Nach dem Angriff floh der 13-Jährige zunächst, konnte jedoch rund zwei Stunden später außerhalb von Bretten von den Einsatzkräften gefasst werden. Das Landeskriminalamt Baden-Württemberg hat die Ermittlungen zu den Hintergründen des Vorfalls übernommen.
Der Junge war den Behörden bereits zuvor aufgefallen, da er in den Wochen vor dem Vorfall auffällige Äußerungen im Internet gemacht hatte.
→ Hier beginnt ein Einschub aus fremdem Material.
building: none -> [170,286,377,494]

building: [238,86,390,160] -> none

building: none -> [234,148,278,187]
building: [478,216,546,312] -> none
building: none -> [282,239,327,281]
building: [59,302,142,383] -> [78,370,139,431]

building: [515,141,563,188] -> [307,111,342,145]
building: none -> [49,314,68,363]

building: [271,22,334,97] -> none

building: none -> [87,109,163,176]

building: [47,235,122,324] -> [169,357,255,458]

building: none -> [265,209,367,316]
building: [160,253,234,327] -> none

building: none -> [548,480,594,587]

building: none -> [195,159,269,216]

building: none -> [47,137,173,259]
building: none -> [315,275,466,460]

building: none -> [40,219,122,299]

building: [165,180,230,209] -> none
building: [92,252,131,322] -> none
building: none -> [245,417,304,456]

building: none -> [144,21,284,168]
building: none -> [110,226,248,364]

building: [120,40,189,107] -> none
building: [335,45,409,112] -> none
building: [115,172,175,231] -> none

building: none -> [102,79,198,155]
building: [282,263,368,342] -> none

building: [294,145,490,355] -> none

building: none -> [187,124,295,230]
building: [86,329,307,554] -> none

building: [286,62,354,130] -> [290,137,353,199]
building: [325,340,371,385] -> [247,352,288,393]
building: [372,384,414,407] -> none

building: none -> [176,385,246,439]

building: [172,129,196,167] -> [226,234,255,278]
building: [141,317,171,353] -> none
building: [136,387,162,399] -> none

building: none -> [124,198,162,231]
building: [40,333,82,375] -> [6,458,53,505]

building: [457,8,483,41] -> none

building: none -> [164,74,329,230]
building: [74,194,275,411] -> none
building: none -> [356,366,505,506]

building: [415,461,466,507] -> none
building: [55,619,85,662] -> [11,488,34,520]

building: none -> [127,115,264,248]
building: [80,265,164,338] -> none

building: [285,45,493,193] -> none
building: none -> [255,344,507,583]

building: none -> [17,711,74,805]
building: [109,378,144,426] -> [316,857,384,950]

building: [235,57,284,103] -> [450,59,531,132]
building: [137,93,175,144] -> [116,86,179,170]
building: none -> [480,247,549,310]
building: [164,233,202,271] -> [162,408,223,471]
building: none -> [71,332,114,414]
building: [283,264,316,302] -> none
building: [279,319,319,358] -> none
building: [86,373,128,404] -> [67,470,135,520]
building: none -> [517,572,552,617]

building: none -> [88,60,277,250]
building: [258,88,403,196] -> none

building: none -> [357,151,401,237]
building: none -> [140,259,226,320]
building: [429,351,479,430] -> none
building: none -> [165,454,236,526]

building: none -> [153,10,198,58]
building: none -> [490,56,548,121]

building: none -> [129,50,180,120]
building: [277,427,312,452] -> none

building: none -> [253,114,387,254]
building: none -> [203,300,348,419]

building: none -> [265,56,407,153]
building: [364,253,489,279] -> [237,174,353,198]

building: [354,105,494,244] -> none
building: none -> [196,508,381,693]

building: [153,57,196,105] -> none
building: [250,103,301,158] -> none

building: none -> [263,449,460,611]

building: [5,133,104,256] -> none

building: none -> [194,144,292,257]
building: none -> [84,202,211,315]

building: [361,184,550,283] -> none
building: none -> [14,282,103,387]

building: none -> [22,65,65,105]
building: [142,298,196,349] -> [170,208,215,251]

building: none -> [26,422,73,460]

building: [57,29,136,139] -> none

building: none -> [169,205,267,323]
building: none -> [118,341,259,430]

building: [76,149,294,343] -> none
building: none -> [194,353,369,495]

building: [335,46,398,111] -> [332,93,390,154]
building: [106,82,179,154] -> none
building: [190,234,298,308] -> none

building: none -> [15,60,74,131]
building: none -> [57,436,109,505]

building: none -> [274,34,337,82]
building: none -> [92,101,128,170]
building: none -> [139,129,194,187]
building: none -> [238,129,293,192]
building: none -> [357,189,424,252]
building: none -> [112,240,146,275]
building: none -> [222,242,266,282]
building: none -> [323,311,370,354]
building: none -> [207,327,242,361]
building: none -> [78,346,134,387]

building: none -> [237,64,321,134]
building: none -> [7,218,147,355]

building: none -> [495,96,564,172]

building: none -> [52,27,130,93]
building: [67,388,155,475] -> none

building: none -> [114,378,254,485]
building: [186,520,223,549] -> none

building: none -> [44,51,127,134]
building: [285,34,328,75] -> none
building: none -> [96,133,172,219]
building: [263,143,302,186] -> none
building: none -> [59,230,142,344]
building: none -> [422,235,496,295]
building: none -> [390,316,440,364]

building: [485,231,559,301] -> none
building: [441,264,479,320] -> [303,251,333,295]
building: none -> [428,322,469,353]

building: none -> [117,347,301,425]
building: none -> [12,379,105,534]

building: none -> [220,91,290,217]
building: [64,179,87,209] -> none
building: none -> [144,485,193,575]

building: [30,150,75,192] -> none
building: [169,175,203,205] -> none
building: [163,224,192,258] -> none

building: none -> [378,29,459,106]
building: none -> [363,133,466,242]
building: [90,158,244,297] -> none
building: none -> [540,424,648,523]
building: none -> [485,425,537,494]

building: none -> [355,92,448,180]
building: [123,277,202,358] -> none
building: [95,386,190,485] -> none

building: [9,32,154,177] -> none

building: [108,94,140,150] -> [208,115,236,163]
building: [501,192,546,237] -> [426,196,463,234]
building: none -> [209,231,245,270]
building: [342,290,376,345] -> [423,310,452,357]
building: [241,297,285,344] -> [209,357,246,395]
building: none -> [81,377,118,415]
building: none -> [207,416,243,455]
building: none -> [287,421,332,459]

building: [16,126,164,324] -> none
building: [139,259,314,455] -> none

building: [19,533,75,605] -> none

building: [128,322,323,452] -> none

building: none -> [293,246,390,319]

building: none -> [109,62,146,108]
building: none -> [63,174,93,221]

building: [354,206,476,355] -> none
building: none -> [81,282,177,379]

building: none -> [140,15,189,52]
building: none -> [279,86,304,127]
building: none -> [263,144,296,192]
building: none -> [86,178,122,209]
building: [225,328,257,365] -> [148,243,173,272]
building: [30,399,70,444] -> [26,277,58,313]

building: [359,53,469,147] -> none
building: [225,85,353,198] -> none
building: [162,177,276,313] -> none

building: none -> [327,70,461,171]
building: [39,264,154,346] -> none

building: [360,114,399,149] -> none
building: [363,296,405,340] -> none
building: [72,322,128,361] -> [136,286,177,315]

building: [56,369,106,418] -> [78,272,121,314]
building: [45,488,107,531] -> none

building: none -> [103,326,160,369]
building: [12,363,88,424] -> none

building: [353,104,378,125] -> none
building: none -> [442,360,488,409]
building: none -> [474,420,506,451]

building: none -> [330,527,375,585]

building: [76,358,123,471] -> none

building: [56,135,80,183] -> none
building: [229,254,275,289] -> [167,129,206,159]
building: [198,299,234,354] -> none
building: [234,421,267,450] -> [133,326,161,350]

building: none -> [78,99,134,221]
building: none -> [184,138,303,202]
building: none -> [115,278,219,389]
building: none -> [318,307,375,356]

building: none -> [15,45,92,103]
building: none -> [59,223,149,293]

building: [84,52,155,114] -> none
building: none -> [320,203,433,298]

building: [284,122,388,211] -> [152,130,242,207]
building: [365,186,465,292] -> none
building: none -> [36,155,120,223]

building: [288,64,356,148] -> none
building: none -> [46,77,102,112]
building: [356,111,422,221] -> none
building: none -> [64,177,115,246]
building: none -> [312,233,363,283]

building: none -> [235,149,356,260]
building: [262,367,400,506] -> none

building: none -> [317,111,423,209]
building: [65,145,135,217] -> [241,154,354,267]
Einige dieser Äußerungen wiesen rechtsextremistische Inhalte auf, was zur Einbindung des Kompetenzzentrums gegen Extremismus (konex) führte. Dieses hatte bereits Kontakt zur Familie des Jungen sowie zum örtlichen Jugendamt aufgenommen.
Da der 13-Jährige strafunmündig ist, wird kein strafrechtliches Verfahren eingeleitet. Die Behörden setzen jedoch alles daran, die Hintergründe des Angriffs zu klären und das Jugendamt bei der Unterstützung des Jungen und seiner Familie zu helfen.
Zum Schutz des Kindes können derzeit keine weiteren Informationen veröffentlicht werden.